• [Material to process]:

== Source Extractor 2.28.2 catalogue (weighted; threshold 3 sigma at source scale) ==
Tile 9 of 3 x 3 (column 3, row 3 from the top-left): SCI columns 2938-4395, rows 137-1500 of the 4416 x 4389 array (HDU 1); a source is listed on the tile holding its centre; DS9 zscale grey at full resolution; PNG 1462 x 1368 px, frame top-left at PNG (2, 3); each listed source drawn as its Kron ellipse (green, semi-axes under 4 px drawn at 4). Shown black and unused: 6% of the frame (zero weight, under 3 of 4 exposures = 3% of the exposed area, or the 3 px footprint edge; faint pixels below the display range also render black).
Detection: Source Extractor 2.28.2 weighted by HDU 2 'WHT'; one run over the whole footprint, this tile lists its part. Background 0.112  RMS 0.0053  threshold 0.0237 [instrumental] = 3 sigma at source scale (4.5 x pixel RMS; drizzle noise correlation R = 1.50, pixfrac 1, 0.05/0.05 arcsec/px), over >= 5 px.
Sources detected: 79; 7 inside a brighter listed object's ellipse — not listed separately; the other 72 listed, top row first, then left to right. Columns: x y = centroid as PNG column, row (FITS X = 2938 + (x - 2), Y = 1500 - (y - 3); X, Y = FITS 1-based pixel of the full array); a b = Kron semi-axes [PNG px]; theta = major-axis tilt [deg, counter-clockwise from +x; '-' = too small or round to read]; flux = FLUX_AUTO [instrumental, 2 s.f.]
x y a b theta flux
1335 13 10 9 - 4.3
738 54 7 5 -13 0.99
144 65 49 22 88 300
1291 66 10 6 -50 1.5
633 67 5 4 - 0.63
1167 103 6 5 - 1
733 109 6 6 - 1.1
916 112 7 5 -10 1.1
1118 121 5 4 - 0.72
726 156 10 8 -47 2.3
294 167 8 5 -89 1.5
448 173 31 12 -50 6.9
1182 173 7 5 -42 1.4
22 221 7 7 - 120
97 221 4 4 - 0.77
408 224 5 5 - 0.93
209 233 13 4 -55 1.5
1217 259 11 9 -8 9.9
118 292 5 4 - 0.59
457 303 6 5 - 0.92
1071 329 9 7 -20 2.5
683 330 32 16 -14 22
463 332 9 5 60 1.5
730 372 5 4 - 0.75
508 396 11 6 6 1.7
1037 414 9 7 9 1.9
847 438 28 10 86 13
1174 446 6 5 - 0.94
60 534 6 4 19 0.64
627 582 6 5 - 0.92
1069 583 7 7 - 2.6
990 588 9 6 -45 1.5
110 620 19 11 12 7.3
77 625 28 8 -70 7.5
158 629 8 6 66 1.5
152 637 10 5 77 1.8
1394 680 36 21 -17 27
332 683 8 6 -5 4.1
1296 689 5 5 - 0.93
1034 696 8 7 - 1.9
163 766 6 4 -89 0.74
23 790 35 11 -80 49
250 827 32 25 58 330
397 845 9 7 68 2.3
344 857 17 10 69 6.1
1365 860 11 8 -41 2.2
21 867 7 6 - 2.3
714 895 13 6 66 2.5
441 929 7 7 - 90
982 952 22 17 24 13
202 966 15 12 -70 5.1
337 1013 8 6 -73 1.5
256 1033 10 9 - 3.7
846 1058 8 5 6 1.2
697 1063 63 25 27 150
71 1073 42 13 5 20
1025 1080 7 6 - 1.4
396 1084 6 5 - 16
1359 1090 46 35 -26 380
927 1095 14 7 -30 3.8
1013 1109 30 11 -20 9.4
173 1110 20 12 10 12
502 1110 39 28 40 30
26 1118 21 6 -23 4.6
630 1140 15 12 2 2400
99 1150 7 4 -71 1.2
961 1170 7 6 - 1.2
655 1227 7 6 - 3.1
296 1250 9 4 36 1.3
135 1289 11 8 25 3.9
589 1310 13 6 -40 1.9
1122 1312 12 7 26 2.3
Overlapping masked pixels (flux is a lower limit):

• [To be done]: Reformat each line of the entries above as a numbered list, omitting any blank lines.

• [Result of this task]:
1. == Source Extractor 2.28.2 catalogue (weighted; threshold 3 sigma at source scale) ==
2. Tile 9 of 3 x 3 (column 3, row 3 from the top-left): SCI columns 2938-4395, rows 137-1500 of the 4416 x 4389 array (HDU 1); a source is listed on the tile holding its centre; DS9 zscale grey at full resolution; PNG 1462 x 1368 px, frame top-left at PNG (2, 3); each listed source drawn as its Kron ellipse (green, semi-axes under 4 px drawn at 4). Shown black and unused: 6% of the frame (zero weight, under 3 of 4 exposures = 3% of the exposed area, or the 3 px footprint edge; faint pixels below the display range also render black).
3. Detection: Source Extractor 2.28.2 weighted by HDU 2 'WHT'; one run over the whole footprint, this tile lists its part. Background 0.112  RMS 0.0053  threshold 0.0237 [instrumental] = 3 sigma at source scale (4.5 x pixel RMS; drizzle noise correlation R = 1.50, pixfrac 1, 0.05/0.05 arcsec/px), over >= 5 px.
4. Sources detected: 79; 7 inside a brighter listed object's ellipse — not listed separately; the other 72 listed, top row first, then left to right. Columns: x y = centroid as PNG column, row (FITS X = 2938 + (x - 2), Y = 1500 - (y - 3); X, Y = FITS 1-based pixel of the full array); a b = Kron semi-axes [PNG px]; theta = major-axis tilt [deg, counter-clockwise from +x; '-' = too small or round to read]; flux = FLUX_AUTO [instrumental, 2 s.f.]
5. x y a b theta flux
6. 1335 13 10 9 - 4.3
7. 738 54 7 5 -13 0.99
8. 144 65 49 22 88 300
9. 1291 66 10 6 -50 1.5
10. 633 67 5 4 - 0.63
11. 1167 103 6 5 - 1
12. 733 109 6 6 - 1.1
13. 916 112 7 5 -10 1.1
14. 1118 121 5 4 - 0.72
15. 726 156 10 8 -47 2.3
16. 294 167 8 5 -89 1.5
17. 448 173 31 12 -50 6.9
18. 1182 173 7 5 -42 1.4
19. 22 221 7 7 - 120
20. 97 221 4 4 - 0.77
21. 408 224 5 5 - 0.93
22. 209 233 13 4 -55 1.5
23. 1217 259 11 9 -8 9.9
24. 118 292 5 4 - 0.59
25. 457 303 6 5 - 0.92
26. 1071 329 9 7 -20 2.5
27. 683 330 32 16 -14 22
28. 463 332 9 5 60 1.5
29. 730 372 5 4 - 0.75
30. 508 396 11 6 6 1.7
31. 1037 414 9 7 9 1.9
32. 847 438 28 10 86 13
33. 1174 446 6 5 - 0.94
34. 60 534 6 4 19 0.64
35. 627 582 6 5 - 0.92
36. 1069 583 7 7 - 2.6
37. 990 588 9 6 -45 1.5
38. 110 620 19 11 12 7.3
39. 77 625 28 8 -70 7.5
40. 158 629 8 6 66 1.5
41. 152 637 10 5 77 1.8
42. 1394 680 36 21 -17 27
43. 332 683 8 6 -5 4.1
44. 1296 689 5 5 - 0.93
45. 1034 696 8 7 - 1.9
46. 163 766 6 4 -89 0.74
47. 23 790 35 11 -80 49
48. 250 827 32 25 58 330
49. 397 845 9 7 68 2.3
50. 344 857 17 10 69 6.1
51. 1365 860 11 8 -41 2.2
52. 21 867 7 6 - 2.3
53. 714 895 13 6 66 2.5
54. 441 929 7 7 - 90
55. 982 952 22 17 24 13
56. 202 966 15 12 -70 5.1
57. 337 1013 8 6 -73 1.5
58. 256 1033 10 9 - 3.7
59. 846 1058 8 5 6 1.2
60. 697 1063 63 25 27 150
61. 71 1073 42 13 5 20
62. 1025 1080 7 6 - 1.4
63. 396 1084 6 5 - 16
64. 1359 1090 46 35 -26 380
65. 927 1095 14 7 -30 3.8
66. 1013 1109 30 11 -20 9.4
67. 173 1110 20 12 10 12
68. 502 1110 39 28 40 30
69. 26 1118 21 6 -23 4.6
70. 630 1140 15 12 2 2400
71. 99 1150 7 4 -71 1.2
72. 961 1170 7 6 - 1.2
73. 655 1227 7 6 - 3.1
74. 296 1250 9 4 36 1.3
75. 135 1289 11 8 25 3.9
76. 589 1310 13 6 -40 1.9
77. 1122 1312 12 7 26 2.3
78. Overlapping masked pixels (flux is a lower limit):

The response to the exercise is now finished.